**Work required:** The expected answer is every line from the material below that has the word "knee".

**Data listing:**

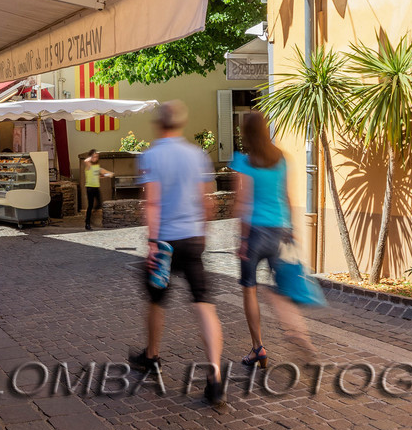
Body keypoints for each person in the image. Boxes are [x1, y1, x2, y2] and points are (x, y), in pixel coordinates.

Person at [129, 100, 225, 405]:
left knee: (157, 298)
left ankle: (152, 355)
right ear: (181, 123)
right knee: (204, 305)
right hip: (194, 237)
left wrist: (153, 244)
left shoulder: (151, 155)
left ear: (159, 123)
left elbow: (153, 204)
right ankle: (216, 376)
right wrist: (203, 234)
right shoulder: (197, 155)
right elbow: (208, 202)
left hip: (167, 241)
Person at [231, 111, 316, 369]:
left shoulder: (244, 162)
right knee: (282, 289)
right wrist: (292, 230)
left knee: (250, 289)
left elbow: (242, 202)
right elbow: (288, 196)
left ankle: (258, 347)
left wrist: (242, 239)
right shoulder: (282, 158)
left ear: (245, 134)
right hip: (280, 230)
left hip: (255, 233)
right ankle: (301, 336)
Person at [81, 149, 112, 231]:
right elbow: (85, 160)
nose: (96, 158)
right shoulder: (89, 165)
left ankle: (90, 216)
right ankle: (87, 223)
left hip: (96, 187)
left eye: (97, 157)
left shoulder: (97, 167)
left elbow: (103, 173)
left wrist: (109, 174)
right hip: (90, 187)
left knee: (99, 204)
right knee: (90, 205)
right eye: (94, 157)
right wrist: (92, 156)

**Exercise output:**
left knee: (157, 298)
right knee: (204, 305)
right knee: (282, 289)
left knee: (250, 289)
left knee: (99, 204)
right knee: (90, 205)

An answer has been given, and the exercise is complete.